I wasn't being flippant, it was your terminology I used not mine....and you haven't addressed that killing is not necessarily murder, so the term State Sponsored Murder is simply incorrect.

You've got completely the wrong end of the stick, See response above.

No I haven't, what you are saying is that self defence or defence of the state or it's people is effectively murder, which it isn't as murder has a specific legal definition.

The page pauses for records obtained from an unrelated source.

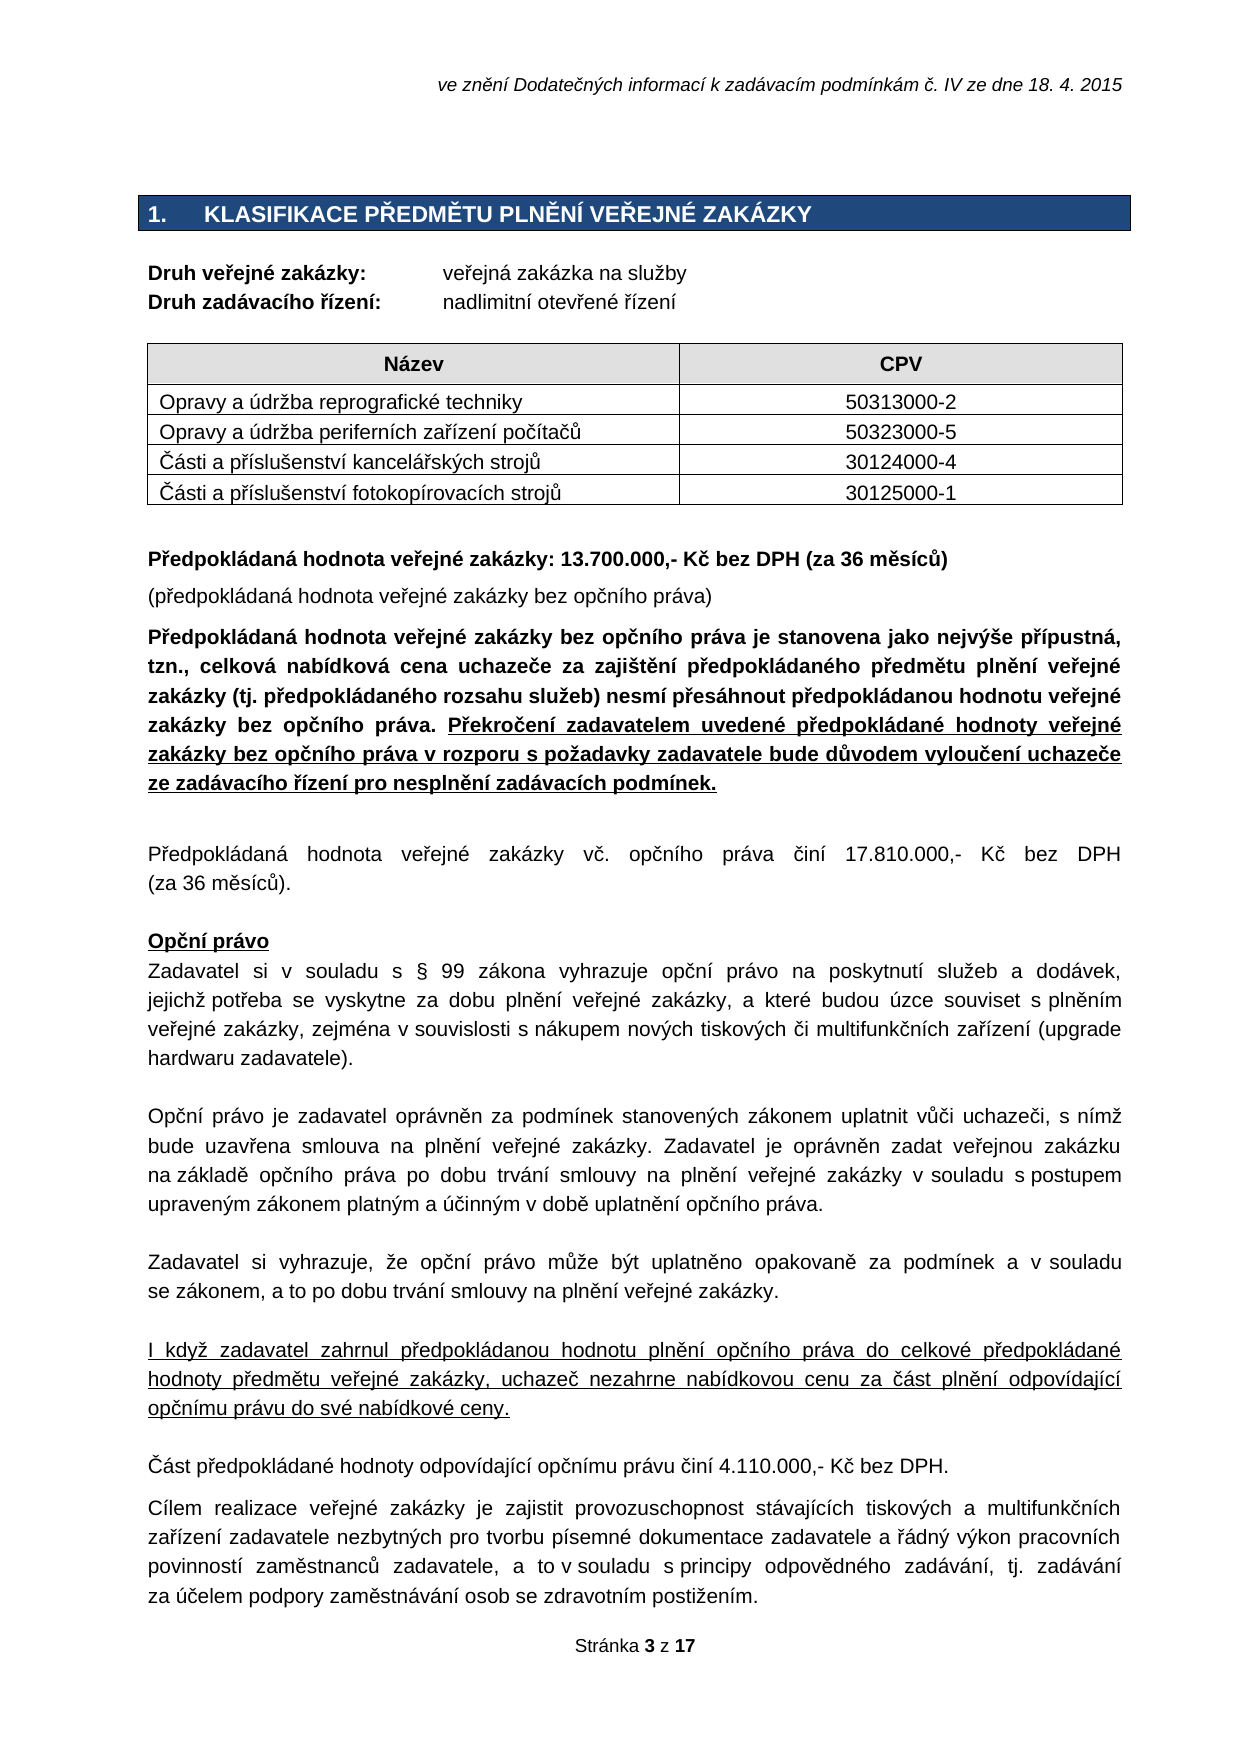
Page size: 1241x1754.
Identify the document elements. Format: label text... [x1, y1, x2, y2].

table_header Název [148, 344, 679, 383]
table_cell Části a příslušenství fotokopírovacích strojů [148, 475, 679, 504]
table_cell Části a příslušenství kancelářských strojů [148, 445, 679, 474]
text Cílem realizace veřejné zakázky je zajistit provozuschopnost stávajících tiskových a multifunkčních zařízení zadavatele nezbytných pro tvorbu písemné dokumentace zadavatele a řádný výkon pracovních povinností zaměstnanců zadavatele, a to v souladu s principy odpovědného zadávání, tj. zadávání za účelem podpory zaměstnávání osob se zdravotním postižením.n [148, 1491, 1122, 1607]
text Druh zadávacího řízení: nadlimitní otevřené řízení [148, 285, 1122, 314]
text Předpokládaná hodnota veřejné zakázky bez opčního práva je stanovena jako nejvýše přípustná, tzn., celková nabídková cena uchazeče za zajištění předpokládaného předmětu plnění veřejné zakázky (tj. předpokládaného rozsahu služeb) nesmí přesáhnout předpokládanou hodnotu veřejné zakázky bez opčního práva. Překročení zadavatelem uvedené předpokládané hodnoty veřejné zakázky bez opčního práva v rozporu s požadavky zadavatele bude důvodem vyloučení uchazeče ze zadávacího řízení pro nesplnění zadávacích podmínek. [148, 764, 1122, 795]
text Zadavatel si vyhrazuje, že opční právo může být uplatněno opakovaně za podmínek a v souladu se zákonem, a to po dobu trvání smlouvy na plnění veřejné zakázky. [148, 1245, 1122, 1303]
table_cell Opravy a údržba reprografické techniky [148, 385, 679, 414]
subtitle Klasifikace předmětu plnění veřejné zakázky [139, 196, 1130, 230]
text Opční právo je zadavatel oprávněn za podmínek stanovených zákonem uplatnit vůči uchazeči, s nímž bude uzavřena smlouva na plnění veřejné zakázky. Zadavatel je oprávněn zadat veřejnou zakázku na základě opčního práva po dobu trvání smlouvy na plnění veřejné zakázky v souladu s postupem upraveným zákonem platným a účinným v době uplatnění opčního práva. [148, 1099, 1122, 1216]
table_cell 30124000-4 [680, 445, 1122, 474]
table_cell 50323000-5 [680, 415, 1122, 444]
text I když zadavatel zahrnul předpokládanou hodnotu plnění opčního práva do celkové předpokládané hodnoty předmětu veřejné zakázky, uchazeč nezahrne nabídkovou cenu za část plnění odpovídající opčnímu právu do své nabídkové ceny. [148, 1360, 1122, 1388]
table_cell 50313000-2 [680, 385, 1122, 414]
text (předpokládaná hodnota veřejné zakázky bez opčního práva) [148, 583, 1122, 607]
text Část předpokládané hodnoty odpovídající opčnímu právu činí 4.110.000,- Kč bez DPH. [148, 1449, 1122, 1478]
text Druh veřejné zakázky: veřejná zakázka na služby [148, 256, 1122, 285]
table_header CPV [680, 344, 1122, 383]
text Opční právo [148, 924, 1122, 953]
text Předpokládaná hodnota veřejné zakázky bez opčního práva je stanovena jako nejvýše přípustná, tzn., celková nabídková cena uchazeče za zajištění předpokládaného předmětu plnění veřejné zakázky (tj. předpokládaného rozsahu služeb) nesmí přesáhnout předpokládanou hodnotu veřejné zakázky bez opčního práva. Překročení zadavatelem uvedené předpokládané hodnoty veřejné zakázky bez opčního práva v rozporu s požadavky zadavatele bude důvodem vyloučení uchazeče ze zadávacího řízení pro nesplnění zadávacích podmínek. [148, 620, 1122, 763]
text I když zadavatel zahrnul předpokládanou hodnotu plnění opčního práva do celkové předpokládané hodnoty předmětu veřejné zakázky, uchazeč nezahrne nabídkovou cenu za část plnění odpovídající opčnímu právu do své nabídkové ceny. [148, 1389, 1122, 1420]
table_cell 30125000-1 [680, 475, 1122, 504]
text Předpokládaná hodnota veřejné zakázky: 13.700.000,- Kč bez DPH (za 36 měsíců) [148, 547, 1122, 571]
text Zadavatel si v souladu s § 99 zákona vyhrazuje opční právo na poskytnutí služeb a dodávek, jejichž potřeba se vyskytne za dobu plnění veřejné zakázky, a které budou úzce souviset s plněním veřejné zakázky, zejména v souvislosti s nákupem nových tiskových či multifunkčních zařízení (upgrade hardwaru zadavatele). [148, 953, 1122, 1070]
text I když zadavatel zahrnul předpokládanou hodnotu plnění opčního práva do celkové předpokládané hodnoty předmětu veřejné zakázky, uchazeč nezahrne nabídkovou cenu za část plnění odpovídající opčnímu právu do své nabídkové ceny. [148, 1332, 1122, 1359]
text Předpokládaná hodnota veřejné zakázky vč. opčního práva činí 17.810.000,- Kč bez DPH (za 36 měsíců). [148, 837, 1122, 895]
table_cell Opravy a údržba periferních zařízení počítačů [148, 415, 679, 444]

War is not State Self Defence. If you're an invading force then the intent to kill is there at the outset. The difference between murder and manslaughter is intent. That's it.

Actually it is, and when it is abused it initiated War Crimes. Simply because one state invades another state doesn't mean it is not in defence of that state or it's people.

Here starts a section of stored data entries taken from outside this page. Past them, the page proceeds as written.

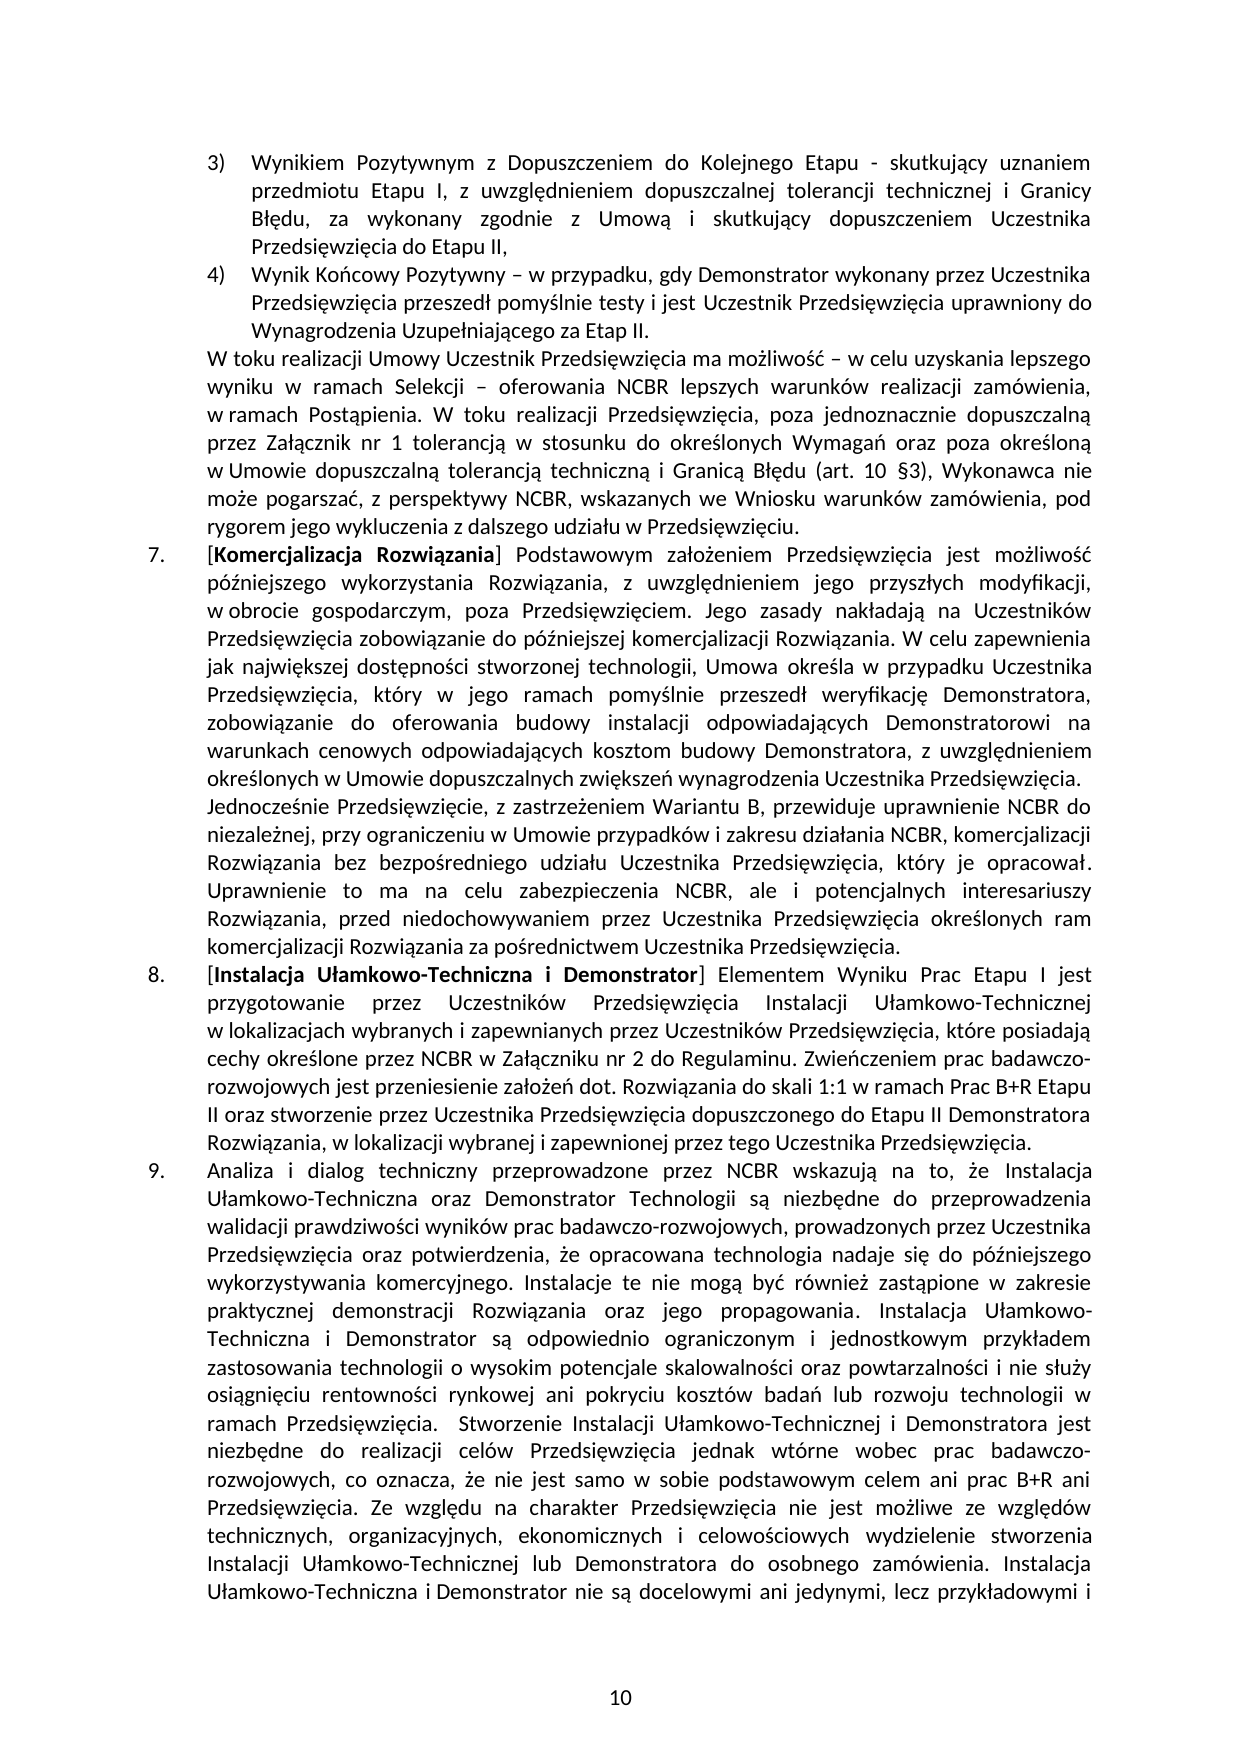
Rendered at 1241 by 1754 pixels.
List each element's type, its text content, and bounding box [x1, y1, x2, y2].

text W toku realizacji Umowy Uczestnik Przedsięwzięcia ma możliwość – w celu uzyskania lepszego wyniku w ramach Selekcji – oferowania NCBR lepszych warunków realizacji zamówienia, w ramach Postąpienia. W toku realizacji Przedsięwzięcia, poza jednoznacznie dopuszczalną przez Załącznik nr 1 tolerancją w stosunku do określonych Wymagań oraz poza określoną w Umowie dopuszczalną tolerancją techniczną i Granicą Błędu (art. 10 §3), Wykonawca nie może pogarszać, z perspektywy NCBR, wskazanych we Wniosku warunków zamówienia, pod rygorem jego wykluczenia z dalszego udziału w Przedsięwzięciu. [207, 344, 1092, 540]
list [Instalacja Ułamkowo-Techniczna i Demonstrator] Elementem Wyniku Prac Etapu I jest przygotowanie przez Uczestników Przedsięwzięcia Instalacji Ułamkowo-Technicznej w lokalizacjach wybranych i zapewnianych przez Uczestników Przedsięwzięcia, które posiadają cechy określone przez NCBR w Załączniku nr 2 do Regulaminu. Zwieńczeniem prac badawczo-rozwojowych jest przeniesienie założeń dot. Rozwiązania do skali 1:1 w ramach Prac B+R Etapu II oraz stworzenie przez Uczestnika Przedsięwzięcia dopuszczonego do Etapu II Demonstratora Rozwiązania, w lokalizacji wybranej i zapewnionej przez tego Uczestnika Przedsięwzięcia. [148, 960, 1092, 1156]
list Jednocześnie Przedsięwzięcie, z zastrzeżeniem Wariantu B, przewiduje uprawnienie NCBR do niezależnej, przy ograniczeniu w Umowie przypadków i zakresu działania NCBR, komercjalizacji Rozwiązania bez bezpośredniego udziału Uczestnika Przedsięwzięcia, który je opracował. Uprawnienie to ma na celu zabezpieczenia NCBR, ale i potencjalnych interesariuszy Rozwiązania, przed niedochowywaniem przez Uczestnika Przedsięwzięcia określonych ram komercjalizacji Rozwiązania za pośrednictwem Uczestnika Przedsięwzięcia. [207, 792, 1092, 960]
list Wynikiem Pozytywnym z Dopuszczeniem do Kolejnego Etapu - skutkujący uznaniem przedmiotu Etapu I, z uwzględnieniem dopuszczalnej tolerancji technicznej i Granicy Błędu, za wykonany zgodnie z Umową i skutkujący dopuszczeniem Uczestnika Przedsięwzięcia do Etapu II, [207, 148, 1092, 260]
list Wynik Końcowy Pozytywny – w przypadku, gdy Demonstrator wykonany przez Uczestnika Przedsięwzięcia przeszedł pomyślnie testy i jest Uczestnik Przedsięwzięcia uprawniony do Wynagrodzenia Uzupełniającego za Etap II. [207, 260, 1092, 344]
list [Komercjalizacja Rozwiązania] Podstawowym założeniem Przedsięwzięcia jest możliwość późniejszego wykorzystania Rozwiązania, z uwzględnieniem jego przyszłych modyfikacji, w obrocie gospodarczym, poza Przedsięwzięciem. Jego zasady nakładają na Uczestników Przedsięwzięcia zobowiązanie do późniejszej komercjalizacji Rozwiązania. W celu zapewnienia jak największej dostępności stworzonej technologii, Umowa określa w przypadku Uczestnika Przedsięwzięcia, który w jego ramach pomyślnie przeszedł weryfikację Demonstratora, zobowiązanie do oferowania budowy instalacji odpowiadających Demonstratorowi na warunkach cenowych odpowiadających kosztom budowy Demonstratora, z uwzględnieniem określonych w Umowie dopuszczalnych zwiększeń wynagrodzenia Uczestnika Przedsięwzięcia. [148, 540, 1092, 792]
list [148, 1156, 1092, 1605]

I am at a loss to understand why death is not justice to you. Clearly some states in the US and a number of other countries around the World consider it to be so.

It is too open to abuse and Irreversable miscarriages of justice, the death penalty is unnecessary when there are other viable options available that mitigate the risks whilst protecting the public and punishing the offender.

I accept that's your position, but I don't accept that death is not justice. I think that for certain crimes it's an option. We did have the Death Penalty in the UK until the 60s, or whenever it was abolished.

And what predicated the abolition of the death penalty?

Justice in the UK now is a joke. Too many soft sentences, too much consideration given to the offender and not enough to the victim.

I don't disagree, but that doesn't justify the return of capital punishment.
 
:rolleyes:

Oh really? Have you asked everyone in England? It's plain you haven't. Might be an idea not to make ridiculous assertions unless you can back it up with evidence.

You might want to gocheck opinion polls, or go check the two opposing petitions on the gov website.

So take you :rolleyes: and go pick up your toys which are now on the floor.
 
They can't murder again from inside a prison cell either. What about innocent people?

Why should that tax payer have to support them? We support enough wasters as it is.

Obviously the bar would have to be set high, and by that I mean that the offenders are genuinely innocent, not that they are guilty as sin but get off because of procedural errors.
 
We should be doing our utmost to make society as safe as possible for those normal, law abiding citizens that live within it. I don't think the current system works.
So you are not disagreeing that state sanctioned killing in the name of justice sets a moral standard than killing for justice is acceptable? That moral standard sanctions retaliatory gangland killings, the sort that escalate in to widespread violence, sucking in the innocent and otherwise harmless.

For most people killing is not something they can do without being put under extreme pressure, such as in the face of immediate danger, or for a primal sense of revenge. However, there are those that seem to kill for enjoyment or some other unknown reason. These are typically the people who kill multiple times, unprovoked, and in brutal fashions.

It is safe to say that, by most standards, these people are mentally unstable and 'unwell'; certainly not of a state of mind we consider 'normal'. The combination of their genetics and their environment and experiences have allowed them to grow in to something that is a danger to the rest of us. That said.. I don't really blame them for that - they are just a product of something else. If they cannot be rehabiliated, I'd rather we protected ourselves from them, and afforded them a reasonable and decent quality of life. They did not really choose to be that way, and it should be seen as a very sad thing that the situation arose that they are that way. I don't think killing them is the best we can do for each other as a species. If the individual considers incarceration worse than death, they should be allowed to conduct their own peaceful suicide.